— ACTIVITY —
Here the job is to transcribe the data exactly while omitting the images.

— RECORD EXCERPTS —
_____
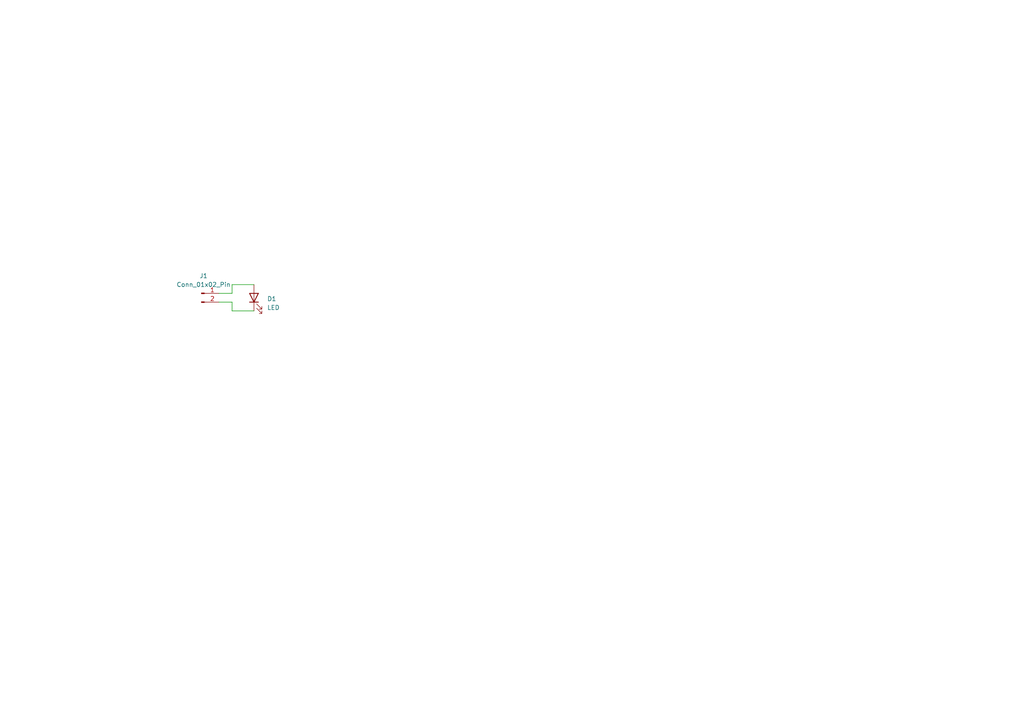
<source format=kicad_sch>
(kicad_sch
	(version 20250114)
	(generator "eeschema")
	(generator_version "9.0")
	(uuid "84bd52d0-32c1-4628-b9fa-276e1d7f5cb2")
	(paper "A4")
	
	(wire
		(pts
			(xy 67.31 90.17) (xy 73.66 90.17)
		)
		(stroke
			(width 0)
			(type default)
		)
		(uuid "01225ead-55f3-4a1b-bd69-3b9bd4bc8aca")
	)
	(wire
		(pts
			(xy 63.5 85.09) (xy 67.31 85.09)
		)
		(stroke
			(width 0)
			(type default)
		)
		(uuid "1f2b7609-f6bc-4537-afb2-31af5ac3e07f")
	)
	(wire
		(pts
			(xy 63.5 87.63) (xy 67.31 87.63)
		)
		(stroke
			(width 0)
			(type default)
		)
		(uuid "87d3bbc2-74e1-4317-bc9b-9dff3c04e944")
	)
	(wire
		(pts
			(xy 67.31 85.09) (xy 67.31 82.55)
		)
		(stroke
			(width 0)
			(type default)
		)
		(uuid "a8ccda89-d40f-40fa-9af7-82b209063059")
	)
	(wire
		(pts
			(xy 67.31 82.55) (xy 73.66 82.55)
		)
		(stroke
			(width 0)
			(type default)
		)
		(uuid "e2c1a3bb-5443-4618-a8ae-d6a248b4bc88")
	)
	(wire
		(pts
			(xy 67.31 87.63) (xy 67.31 90.17)
		)
		(stroke
			(width 0)
			(type default)
		)
		(uuid "e6670af2-5bcb-46e5-b5e6-624099e1f641")
	)
	(symbol
		(lib_id "Connector:Conn_01x02_Pin")
		(at 58.42 85.09 0)
		(unit 1)
		(exclude_from_sim no)
		(in_bom yes)
		(on_board yes)
		(dnp no)
		(fields_autoplaced yes)
		(uuid "7323392b-f6a6-45fe-8a01-9298e2a5bd35")
		(property "Reference" "J1"
			(at 59.055 80.01 0)
			(effects
				(font
					(size 1.27 1.27)
				)
			)
		)
		(property "Value" "Conn_01x02_Pin"
			(at 59.055 82.55 0)
			(effects
				(font
					(size 1.27 1.27)
				)
			)
		)
		(property "Footprint" "Connector_PinHeader_2.54mm:PinHeader_1x02_P2.54mm_Horizontal"
			(at 58.42 85.09 0)
			(effects
				(font
					(size 1.27 1.27)
				)
				(hide yes)
			)
		)
		(property "Datasheet" "~"
			(at 58.42 85.09 0)
			(effects
				(font
					(size 1.27 1.27)
				)
				(hide yes)
			)
		)
		(property "Description" "Generic connector, single row, 01x02, script generated"
			(at 58.42 85.09 0)
			(effects
				(font
					(size 1.27 1.27)
				)
				(hide yes)
			)
		)
		(pin "2"
			(uuid "e9c23e87-d495-422d-8088-dd3cc1c948b7")
		)
		(pin "1"
			(uuid "2fa3856c-228b-4565-a4ed-abdfc015abad")
		)
		(instances
			(project ""
				(path "/84bd52d0-32c1-4628-b9fa-276e1d7f5cb2"
					(reference "J1")
					(unit 1)
				)
			)
		)
	)
	(symbol
		(lib_id "Device:LED")
		(at 73.66 86.36 90)
		(unit 1)
		(exclude_from_sim no)
		(in_bom yes)
		(on_board yes)
		(dnp no)
		(fields_autoplaced yes)
		(uuid "797ed631-7993-4c27-8daf-7e17e37413ed")
		(property "Reference" "D1"
			(at 77.47 86.6774 90)
			(effects
				(font
					(size 1.27 1.27)
				)
				(justify right)
			)
		)
		(property "Value" "LED"
			(at 77.47 89.2174 90)
			(effects
				(font
					(size 1.27 1.27)
				)
				(justify right)
			)
		)
		(property "Footprint" "LED_SMD:LED_0603_1608Metric"
			(at 73.66 86.36 0)
			(effects
				(font
					(size 1.27 1.27)
				)
				(hide yes)
			)
		)
		(property "Datasheet" "~"
			(at 73.66 86.36 0)
			(effects
				(font
					(size 1.27 1.27)
				)
				(hide yes)
			)
		)
		(property "Description" "Light emitting diode"
			(at 73.66 86.36 0)
			(effects
				(font
					(size 1.27 1.27)
				)
				(hide yes)
			)
		)
		(property "Sim.Pins" "1=K 2=A"
			(at 73.66 86.36 0)
			(effects
				(font
					(size 1.27 1.27)
				)
				(hide yes)
			)
		)
		(pin "2"
			(uuid "1fde5761-eebc-42c8-b8b2-36e03332ad56")
		)
		(pin "1"
			(uuid "bc12cf0b-e3a8-4c66-8cb8-90240d41c0f2")
		)
		(instances
			(project ""
				(path "/84bd52d0-32c1-4628-b9fa-276e1d7f5cb2"
					(reference "D1")
					(unit 1)
				)
			)
		)
	)
	(sheet_instances
		(path "/"
			(page "1")
		)
	)
	(embedded_fonts no)
)

</source>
_____
— ANSWER —
<source format=kicad_sch>
(kicad_sch
	(version 20250114)
	(generator "eeschema")
	(generator_version "9.0")
	(uuid "84bd52d0-32c1-4628-b9fa-276e1d7f5cb2")
	(paper "A4")
	
	(wire
		(pts
			(xy 67.31 90.17) (xy 73.66 90.17)
		)
		(stroke
			(width 0)
			(type default)
		)
		(uuid "01225ead-55f3-4a1b-bd69-3b9bd4bc8aca")
	)
	(wire
		(pts
			(xy 63.5 85.09) (xy 67.31 85.09)
		)
		(stroke
			(width 0)
			(type default)
		)
		(uuid "1f2b7609-f6bc-4537-afb2-31af5ac3e07f")
	)
	(wire
		(pts
			(xy 63.5 87.63) (xy 67.31 87.63)
		)
		(stroke
			(width 0)
			(type default)
		)
		(uuid "87d3bbc2-74e1-4317-bc9b-9dff3c04e944")
	)
	(wire
		(pts
			(xy 67.31 85.09) (xy 67.31 82.55)
		)
		(stroke
			(width 0)
			(type default)
		)
		(uuid "a8ccda89-d40f-40fa-9af7-82b209063059")
	)
	(wire
		(pts
			(xy 67.31 82.55) (xy 73.66 82.55)
		)
		(stroke
			(width 0)
			(type default)
		)
		(uuid "e2c1a3bb-5443-4618-a8ae-d6a248b4bc88")
	)
	(wire
		(pts
			(xy 67.31 87.63) (xy 67.31 90.17)
		)
		(stroke
			(width 0)
			(type default)
		)
		(uuid "e6670af2-5bcb-46e5-b5e6-624099e1f641")
	)
	(symbol
		(lib_id "Connector:Conn_01x02_Pin")
		(at 58.42 85.09 0)
		(unit 1)
		(exclude_from_sim no)
		(in_bom yes)
		(on_board yes)
		(dnp no)
		(fields_autoplaced yes)
		(uuid "7323392b-f6a6-45fe-8a01-9298e2a5bd35")
		(property "Reference" "J1"
			(at 59.055 80.01 0)
			(effects
				(font
					(size 1.27 1.27)
				)
			)
		)
		(property "Value" "Conn_01x02_Pin"
			(at 59.055 82.55 0)
			(effects
				(font
					(size 1.27 1.27)
				)
			)
		)
		(property "Footprint" "Connector_PinHeader_2.54mm:PinHeader_1x02_P2.54mm_Horizontal"
			(at 58.42 85.09 0)
			(effects
				(font
					(size 1.27 1.27)
				)
				(hide yes)
			)
		)
		(property "Datasheet" "~"
			(at 58.42 85.09 0)
			(effects
				(font
					(size 1.27 1.27)
				)
				(hide yes)
			)
		)
		(property "Description" "Generic connector, single row, 01x02, script generated"
			(at 58.42 85.09 0)
			(effects
				(font
					(size 1.27 1.27)
				)
				(hide yes)
			)
		)
		(pin "2"
			(uuid "e9c23e87-d495-422d-8088-dd3cc1c948b7")
		)
		(pin "1"
			(uuid "2fa3856c-228b-4565-a4ed-abdfc015abad")
		)
		(instances
			(project ""
				(path "/84bd52d0-32c1-4628-b9fa-276e1d7f5cb2"
					(reference "J1")
					(unit 1)
				)
			)
		)
	)
	(symbol
		(lib_id "Device:LED")
		(at 73.66 86.36 90)
		(unit 1)
		(exclude_from_sim no)
		(in_bom yes)
		(on_board yes)
		(dnp no)
		(fields_autoplaced yes)
		(uuid "797ed631-7993-4c27-8daf-7e17e37413ed")
		(property "Reference" "D1"
			(at 77.47 86.6774 90)
			(effects
				(font
					(size 1.27 1.27)
				)
				(justify right)
			)
		)
		(property "Value" "LED"
			(at 77.47 89.2174 90)
			(effects
				(font
					(size 1.27 1.27)
				)
				(justify right)
			)
		)
		(property "Footprint" "LED_SMD:LED_0603_1608Metric"
			(at 73.66 86.36 0)
			(effects
				(font
					(size 1.27 1.27)
				)
				(hide yes)
			)
		)
		(property "Datasheet" "~"
			(at 73.66 86.36 0)
			(effects
				(font
					(size 1.27 1.27)
				)
				(hide yes)
			)
		)
		(property "Description" "Light emitting diode"
			(at 73.66 86.36 0)
			(effects
				(font
					(size 1.27 1.27)
				)
				(hide yes)
			)
		)
		(property "Sim.Pins" "1=K 2=A"
			(at 73.66 86.36 0)
			(effects
				(font
					(size 1.27 1.27)
				)
				(hide yes)
			)
		)
		(pin "2"
			(uuid "1fde5761-eebc-42c8-b8b2-36e03332ad56")
		)
		(pin "1"
			(uuid "bc12cf0b-e3a8-4c66-8cb8-90240d41c0f2")
		)
		(instances
			(project ""
				(path "/84bd52d0-32c1-4628-b9fa-276e1d7f5cb2"
					(reference "D1")
					(unit 1)
				)
			)
		)
	)
	(sheet_instances
		(path "/"
			(page "1")
		)
	)
	(embedded_fonts no)
)

</source>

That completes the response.